**Task item:**
Return the listing below line for line and unchanged, but omit the pictures.

Record extracts START

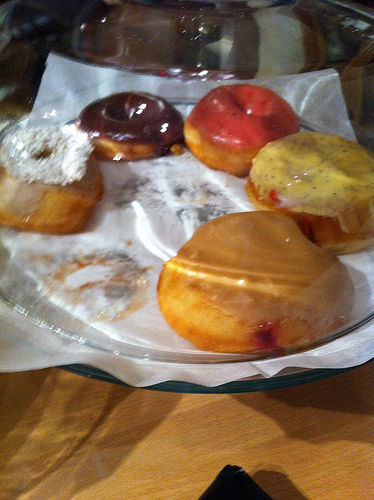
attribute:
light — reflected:
[133, 99, 147, 118]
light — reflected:
[157, 121, 172, 135]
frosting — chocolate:
[77, 87, 178, 141]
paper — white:
[6, 41, 372, 389]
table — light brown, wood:
[12, 344, 372, 499]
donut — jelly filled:
[139, 181, 372, 389]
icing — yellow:
[238, 112, 372, 228]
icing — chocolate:
[68, 73, 193, 181]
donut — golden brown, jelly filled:
[160, 204, 362, 358]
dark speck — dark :
[310, 183, 323, 193]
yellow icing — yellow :
[252, 127, 372, 226]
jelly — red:
[246, 314, 284, 348]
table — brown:
[279, 437, 340, 471]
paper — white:
[194, 362, 225, 379]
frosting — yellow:
[283, 153, 315, 163]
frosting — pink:
[216, 110, 235, 126]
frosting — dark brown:
[132, 116, 152, 130]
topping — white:
[58, 139, 81, 164]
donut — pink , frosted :
[175, 79, 304, 172]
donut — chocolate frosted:
[71, 88, 189, 166]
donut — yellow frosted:
[240, 124, 372, 258]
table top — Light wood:
[4, 360, 370, 497]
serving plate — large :
[41, 348, 362, 394]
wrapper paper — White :
[3, 46, 372, 376]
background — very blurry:
[20, 0, 372, 129]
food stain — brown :
[27, 242, 167, 329]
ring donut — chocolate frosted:
[73, 86, 195, 167]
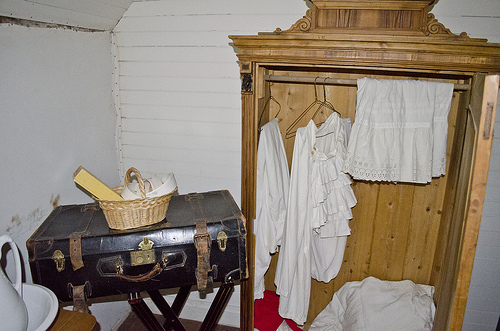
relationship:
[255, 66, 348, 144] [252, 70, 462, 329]
hanger holding clothing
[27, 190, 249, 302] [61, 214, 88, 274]
suitcase with strap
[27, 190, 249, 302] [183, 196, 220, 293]
suitcase with strap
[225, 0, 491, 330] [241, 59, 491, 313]
closet with open door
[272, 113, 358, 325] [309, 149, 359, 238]
shirt with lace trim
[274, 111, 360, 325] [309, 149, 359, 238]
clothes item with lace trim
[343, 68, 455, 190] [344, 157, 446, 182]
cloth with lace trim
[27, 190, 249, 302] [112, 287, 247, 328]
suitcase on stand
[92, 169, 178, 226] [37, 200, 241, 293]
basket on suitcase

Record extracts END

**Task result:**
attribute:
light — reflected:
[133, 99, 147, 118]
light — reflected:
[157, 121, 172, 135]
frosting — chocolate:
[77, 87, 178, 141]
paper — white:
[6, 41, 372, 389]
table — light brown, wood:
[12, 344, 372, 499]
donut — jelly filled:
[139, 181, 372, 389]
icing — yellow:
[238, 112, 372, 228]
icing — chocolate:
[68, 73, 193, 181]
donut — golden brown, jelly filled:
[160, 204, 362, 358]
dark speck — dark :
[310, 183, 323, 193]
yellow icing — yellow :
[252, 127, 372, 226]
jelly — red:
[246, 314, 284, 348]
table — brown:
[279, 437, 340, 471]
paper — white:
[194, 362, 225, 379]
frosting — yellow:
[283, 153, 315, 163]
frosting — pink:
[216, 110, 235, 126]
frosting — dark brown:
[132, 116, 152, 130]
topping — white:
[58, 139, 81, 164]
donut — pink , frosted :
[175, 79, 304, 172]
donut — chocolate frosted:
[71, 88, 189, 166]
donut — yellow frosted:
[240, 124, 372, 258]
table top — Light wood:
[4, 360, 370, 497]
serving plate — large :
[41, 348, 362, 394]
wrapper paper — White :
[3, 46, 372, 376]
background — very blurry:
[20, 0, 372, 129]
food stain — brown :
[27, 242, 167, 329]
ring donut — chocolate frosted:
[73, 86, 195, 167]
relationship:
[255, 66, 348, 144] [252, 70, 462, 329]
hanger holding clothing
[27, 190, 249, 302] [61, 214, 88, 274]
suitcase with strap
[27, 190, 249, 302] [183, 196, 220, 293]
suitcase with strap
[225, 0, 491, 330] [241, 59, 491, 313]
closet with open door
[272, 113, 358, 325] [309, 149, 359, 238]
shirt with lace trim
[274, 111, 360, 325] [309, 149, 359, 238]
clothes item with lace trim
[343, 68, 455, 190] [344, 157, 446, 182]
cloth with lace trim
[27, 190, 249, 302] [112, 287, 247, 328]
suitcase on stand
[92, 169, 178, 226] [37, 200, 241, 293]
basket on suitcase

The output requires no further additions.